In sports, the traditional excuses are used way too often.

Faulty playoff systems are put in place with undeserving teams winning championships and we simply accept it because that’s the way it is. Rules, which simply don’t make sense, are enforced and we carry on and say, “What can you do?”

Well, you can question these rules and wonder if the outcome of a season is justified rather than just accept it.

My first question is: Did the New England Patriots deserve to defeat the Baltimore Ravens?

In the AFC Championship, there were 30 seconds remaining in the game and the Ravens were down by three. Ravens quarterback Joe Flacco found wide receiver Lee Evans in the end zone for what appeared to be a touchdown catch.

Evans caught the ball, got one foot down and appeared to get his second down just as Patriots cornerback Sterling Moore came from behind and knocked the ball loose.

Whether Evans’ second foot got down before Moore jarred the ball loose is not the question. The question is why does someone running toward the end zone just have to break the goal line with the ball, but a receiver needs to catch the ball, get two feet in and “make a football move” to declare a play a catch in the end zone?

Evans had the ball in the middle of the end zone far past the goal line. How much time does a defender have in the end zone to make a play? If a running back reaches with the ball toward the end zone, breaks the goal line and the ball gets swatted out of his hands, it’s still a touchdown, so why does a receiver have to “make a football move” in order for a catch to be a touchdown?

This doesn’t take away from the heads-up play by Moore, but it does call into question the NFL rule. Unfortunately, these rules are only questioned when they may have cost a team.
And, perhaps, I’m just mad that we now have a Super Bowl between two fan bases that feel the rest of the world starts and stops on everything its teams do thanks to Eastern Seaboard Programming Network (ESPN).

So ESPN is going to talk about New York and a Boston-area team over and over again? Must be a rerun.

My second sports-related question: With Albert Pujols and Prince Fielder now in the American League, does the National League deserve a World Series representative?

Quick. Name five star hitters in the National League. Not that easy, right?

For far too long, the National League has been allowing mediocre to bad teams to enter the playoffs in MLB.

And seeing as a team just has to go 11-8 in the faulty MLB playoff system, we end up with champions such as the 83-win St.

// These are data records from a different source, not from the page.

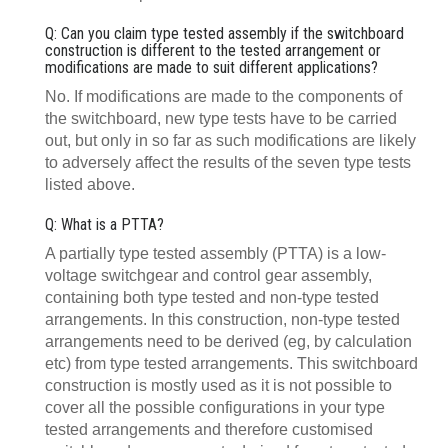
Q: Can you claim type tested assembly if the switchboard
construction is different to the tested arrangement or
modifications are made to suit different applications?
No. If modifications are made to the components of
the switchboard, new type tests have to be carried
out, but only in so far as such modifications are likely
to adversely affect the results of the seven type tests
listed above.
Q: What is a PTTA?
A partially type tested assembly (PTTA) is a low-
voltage switchgear and control gear assembly,
containing both type tested and non-type tested
arrangements. In this construction, non-type tested
arrangements need to be derived (eg, by calculation
etc) from type tested arrangements. This switchboard
construction is mostly used as it is not possible to
cover all the possible configurations in your type
tested arrangements and therefore customised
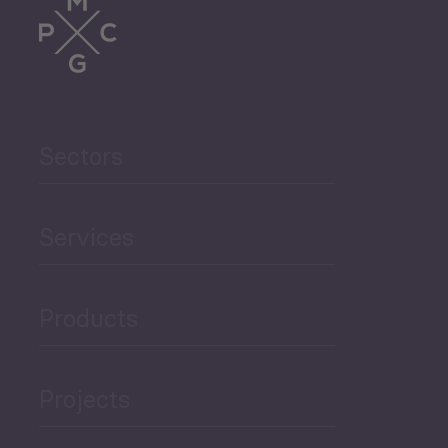
Trade
Agriculture and Food
Sectors
Security
Governance and Public
Services
Security
Products
Economic Development
Projects
Green Economy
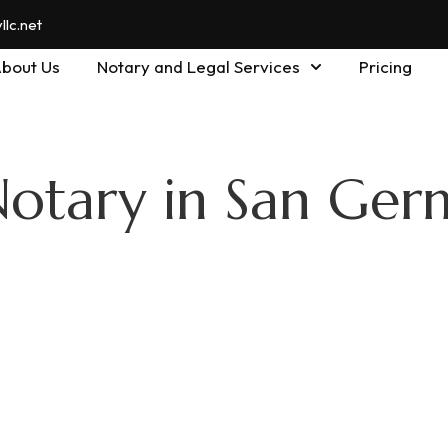
lc.net
bout Us
Notary and Legal Services
Pricing
Notary in San Ger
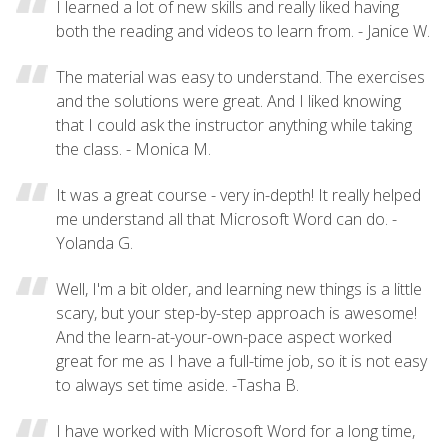
I learned a lot of new skills and really liked having
both the reading and videos to learn from. - Janice W.
The material was easy to understand. The exercises
and the solutions were great. And I liked knowing
that I could ask the instructor anything while taking
the class. - Monica M.
It was a great course - very in-depth! It really helped
me understand all that Microsoft Word can do. -
Yolanda G.
Well, I'm a bit older, and learning new things is a little
scary, but your step-by-step approach is awesome!
And the learn-at-your-own-pace aspect worked
great for me as I have a full-time job, so it is not easy
to always set time aside. -Tasha B.
I have worked with Microsoft Word for a long time,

Louis Cardinals in 2006, the Philadelphia Phillies, who had Cole Hamels, Brett Meyers and Jamie Moyer as their No. 1, No. 2 and No. 3 starters in 2008, the 2010 San Francisco Giants, who had Aubrey Huff as their best hitter, and last season’s St. Louis Cardinals of whom I bet you can’t name five players outside of Albert Pujols.

These teams are not champions. They aren’t even close. In most cases, every American League team in the playoffs was better than the NL team that made the World Series and in some cases, the World Series champions don’t even deserve to be in the playoffs. Once you make the World Series, you just need to win four games out of seven versus an AL team that just had to play the best teams in baseball and you’re dubbed world champs.

Talent changing hands is usually cyclical, but this is getting outrageous, especially with Pujols and Fielder changing leagues and the reigning NL MVP possibly being suspended for 50 games. The difference between the leagues just went from not even close to not the same sport.

Since 2005, the AL has a 979-785 record in interleague play. 2012 may not be the end of the world, but it looks like it could be the end of relevance in the National League. And, yet, it still gets a representative in the World Series and, thanks to an idiotic rule, perhaps even home field advantage in it.

The best way to do things would be one giant league where the top eight teams make the playoffs, but that would take away division rivalries, which means ticket prices couldn’t be raised for those games.

With the added wildcard team possibly happening this season, we could see a team under .500 headed to the playoffs in the NL. A 12-8 record over three weeks later and you have yourselves another undeserving champion.

And that’s just the way it is, but that doesn’t mean it’s right.